» Goal of the exercise
Rewrite the entries below, replacing every occurrence of "hour lines" with "grid lines" and keeping everything else the same.

** START Material provided **

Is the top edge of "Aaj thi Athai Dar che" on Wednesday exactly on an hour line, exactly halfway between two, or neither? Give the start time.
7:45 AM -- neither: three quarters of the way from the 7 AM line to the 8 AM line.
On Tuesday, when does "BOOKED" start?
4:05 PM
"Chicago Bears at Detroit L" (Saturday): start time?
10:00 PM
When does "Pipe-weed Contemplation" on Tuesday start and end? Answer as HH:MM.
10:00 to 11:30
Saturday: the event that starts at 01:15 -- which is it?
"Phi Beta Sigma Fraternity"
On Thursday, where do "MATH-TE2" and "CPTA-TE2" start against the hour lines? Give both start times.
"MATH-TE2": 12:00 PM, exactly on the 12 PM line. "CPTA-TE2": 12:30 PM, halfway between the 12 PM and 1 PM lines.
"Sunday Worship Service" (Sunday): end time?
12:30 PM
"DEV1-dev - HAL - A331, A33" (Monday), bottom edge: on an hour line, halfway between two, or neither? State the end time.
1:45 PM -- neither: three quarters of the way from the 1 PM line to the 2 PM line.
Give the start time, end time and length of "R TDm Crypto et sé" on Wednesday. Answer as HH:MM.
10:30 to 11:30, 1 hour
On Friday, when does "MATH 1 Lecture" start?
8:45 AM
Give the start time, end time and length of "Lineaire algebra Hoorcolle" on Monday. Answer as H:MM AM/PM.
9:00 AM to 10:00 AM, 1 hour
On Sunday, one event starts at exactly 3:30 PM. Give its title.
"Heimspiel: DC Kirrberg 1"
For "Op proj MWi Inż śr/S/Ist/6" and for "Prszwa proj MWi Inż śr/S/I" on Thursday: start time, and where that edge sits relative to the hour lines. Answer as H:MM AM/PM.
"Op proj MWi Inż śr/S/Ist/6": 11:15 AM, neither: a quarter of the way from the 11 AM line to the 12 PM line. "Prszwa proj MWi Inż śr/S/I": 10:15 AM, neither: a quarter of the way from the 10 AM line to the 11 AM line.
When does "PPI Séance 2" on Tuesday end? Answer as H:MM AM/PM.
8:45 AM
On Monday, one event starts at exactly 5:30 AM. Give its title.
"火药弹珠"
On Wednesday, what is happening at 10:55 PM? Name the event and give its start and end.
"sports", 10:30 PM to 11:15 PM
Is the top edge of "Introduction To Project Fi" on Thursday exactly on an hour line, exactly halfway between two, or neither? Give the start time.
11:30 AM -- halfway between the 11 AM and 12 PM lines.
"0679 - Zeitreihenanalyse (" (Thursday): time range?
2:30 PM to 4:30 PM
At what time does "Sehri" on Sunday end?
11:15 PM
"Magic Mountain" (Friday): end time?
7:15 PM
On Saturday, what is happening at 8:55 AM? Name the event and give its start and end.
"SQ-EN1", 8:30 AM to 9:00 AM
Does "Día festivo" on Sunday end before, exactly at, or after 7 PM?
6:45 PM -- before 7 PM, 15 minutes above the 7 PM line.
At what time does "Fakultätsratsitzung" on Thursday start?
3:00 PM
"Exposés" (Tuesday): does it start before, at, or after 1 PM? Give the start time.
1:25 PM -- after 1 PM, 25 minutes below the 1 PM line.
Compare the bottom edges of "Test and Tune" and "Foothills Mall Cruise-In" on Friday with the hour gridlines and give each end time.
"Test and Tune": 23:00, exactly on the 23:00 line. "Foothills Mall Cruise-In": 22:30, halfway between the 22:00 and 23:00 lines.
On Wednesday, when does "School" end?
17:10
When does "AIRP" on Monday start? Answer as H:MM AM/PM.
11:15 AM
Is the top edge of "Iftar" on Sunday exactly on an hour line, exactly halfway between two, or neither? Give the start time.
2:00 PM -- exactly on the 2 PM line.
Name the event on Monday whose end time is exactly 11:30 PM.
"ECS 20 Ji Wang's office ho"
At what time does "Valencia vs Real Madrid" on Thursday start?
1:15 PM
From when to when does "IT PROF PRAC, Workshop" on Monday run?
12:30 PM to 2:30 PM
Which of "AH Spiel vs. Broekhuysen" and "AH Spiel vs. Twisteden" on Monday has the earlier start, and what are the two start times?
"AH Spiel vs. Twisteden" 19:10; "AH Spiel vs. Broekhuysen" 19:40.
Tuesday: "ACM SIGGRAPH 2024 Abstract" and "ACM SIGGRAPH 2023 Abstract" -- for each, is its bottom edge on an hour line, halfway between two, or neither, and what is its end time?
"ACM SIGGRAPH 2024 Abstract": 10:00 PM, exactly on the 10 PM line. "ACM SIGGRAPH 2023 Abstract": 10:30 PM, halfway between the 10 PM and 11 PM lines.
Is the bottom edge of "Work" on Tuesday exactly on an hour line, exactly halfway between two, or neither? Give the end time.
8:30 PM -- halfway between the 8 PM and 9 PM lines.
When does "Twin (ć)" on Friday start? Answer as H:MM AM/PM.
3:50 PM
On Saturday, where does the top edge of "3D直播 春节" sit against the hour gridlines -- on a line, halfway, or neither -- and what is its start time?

** END Material provided **

» Task result
Is the top edge of "Aaj thi Athai Dar che" on Wednesday exactly on an hour line, exactly halfway between two, or neither? Give the start time.
7:45 AM -- neither: three quarters of the way from the 7 AM line to the 8 AM line.
On Tuesday, when does "BOOKED" start?
4:05 PM
"Chicago Bears at Detroit L" (Saturday): start time?
10:00 PM
When does "Pipe-weed Contemplation" on Tuesday start and end? Answer as HH:MM.
10:00 to 11:30
Saturday: the event that starts at 01:15 -- which is it?
"Phi Beta Sigma Fraternity"
On Thursday, where do "MATH-TE2" and "CPTA-TE2" start against the grid lines? Give both start times.
"MATH-TE2": 12:00 PM, exactly on the 12 PM line. "CPTA-TE2": 12:30 PM, halfway between the 12 PM and 1 PM lines.
"Sunday Worship Service" (Sunday): end time?
12:30 PM
"DEV1-dev - HAL - A331, A33" (Monday), bottom edge: on an hour line, halfway between two, or neither? State the end time.
1:45 PM -- neither: three quarters of the way from the 1 PM line to the 2 PM line.
Give the start time, end time and length of "R TDm Crypto et sé" on Wednesday. Answer as HH:MM.
10:30 to 11:30, 1 hour
On Friday, when does "MATH 1 Lecture" start?
8:45 AM
Give the start time, end time and length of "Lineaire algebra Hoorcolle" on Monday. Answer as H:MM AM/PM.
9:00 AM to 10:00 AM, 1 hour
On Sunday, one event starts at exactly 3:30 PM. Give its title.
"Heimspiel: DC Kirrberg 1"
For "Op proj MWi Inż śr/S/Ist/6" and for "Prszwa proj MWi Inż śr/S/I" on Thursday: start time, and where that edge sits relative to the grid lines. Answer as H:MM AM/PM.
"Op proj MWi Inż śr/S/Ist/6": 11:15 AM, neither: a quarter of the way from the 11 AM line to the 12 PM line. "Prszwa proj MWi Inż śr/S/I": 10:15 AM, neither: a quarter of the way from the 10 AM line to the 11 AM line.
When does "PPI Séance 2" on Tuesday end? Answer as H:MM AM/PM.
8:45 AM
On Monday, one event starts at exactly 5:30 AM. Give its title.
"火药弹珠"
On Wednesday, what is happening at 10:55 PM? Name the event and give its start and end.
"sports", 10:30 PM to 11:15 PM
Is the top edge of "Introduction To Project Fi" on Thursday exactly on an hour line, exactly halfway between two, or neither? Give the start time.
11:30 AM -- halfway between the 11 AM and 12 PM lines.
"0679 - Zeitreihenanalyse (" (Thursday): time range?
2:30 PM to 4:30 PM
At what time does "Sehri" on Sunday end?
11:15 PM
"Magic Mountain" (Friday): end time?
7:15 PM
On Saturday, what is happening at 8:55 AM? Name the event and give its start and end.
"SQ-EN1", 8:30 AM to 9:00 AM
Does "Día festivo" on Sunday end before, exactly at, or after 7 PM?
6:45 PM -- before 7 PM, 15 minutes above the 7 PM line.
At what time does "Fakultätsratsitzung" on Thursday start?
3:00 PM
"Exposés" (Tuesday): does it start before, at, or after 1 PM? Give the start time.
1:25 PM -- after 1 PM, 25 minutes below the 1 PM line.
Compare the bottom edges of "Test and Tune" and "Foothills Mall Cruise-In" on Friday with the hour gridlines and give each end time.
"Test and Tune": 23:00, exactly on the 23:00 line. "Foothills Mall Cruise-In": 22:30, halfway between the 22:00 and 23:00 lines.
On Wednesday, when does "School" end?
17:10
When does "AIRP" on Monday start? Answer as H:MM AM/PM.
11:15 AM
Is the top edge of "Iftar" on Sunday exactly on an hour line, exactly halfway between two, or neither? Give the start time.
2:00 PM -- exactly on the 2 PM line.
Name the event on Monday whose end time is exactly 11:30 PM.
"ECS 20 Ji Wang's office ho"
At what time does "Valencia vs Real Madrid" on Thursday start?
1:15 PM
From when to when does "IT PROF PRAC, Workshop" on Monday run?
12:30 PM to 2:30 PM
Which of "AH Spiel vs. Broekhuysen" and "AH Spiel vs. Twisteden" on Monday has the earlier start, and what are the two start times?
"AH Spiel vs. Twisteden" 19:10; "AH Spiel vs. Broekhuysen" 19:40.
Tuesday: "ACM SIGGRAPH 2024 Abstract" and "ACM SIGGRAPH 2023 Abstract" -- for each, is its bottom edge on an hour line, halfway between two, or neither, and what is its end time?
"ACM SIGGRAPH 2024 Abstract": 10:00 PM, exactly on the 10 PM line. "ACM SIGGRAPH 2023 Abstract": 10:30 PM, halfway between the 10 PM and 11 PM lines.
Is the bottom edge of "Work" on Tuesday exactly on an hour line, exactly halfway between two, or neither? Give the end time.
8:30 PM -- halfway between the 8 PM and 9 PM lines.
When does "Twin (ć)" on Friday start? Answer as H:MM AM/PM.
3:50 PM
On Saturday, where does the top edge of "3D直播 春节" sit against the hour gridlines -- on a line, halfway, or neither -- and what is its start time?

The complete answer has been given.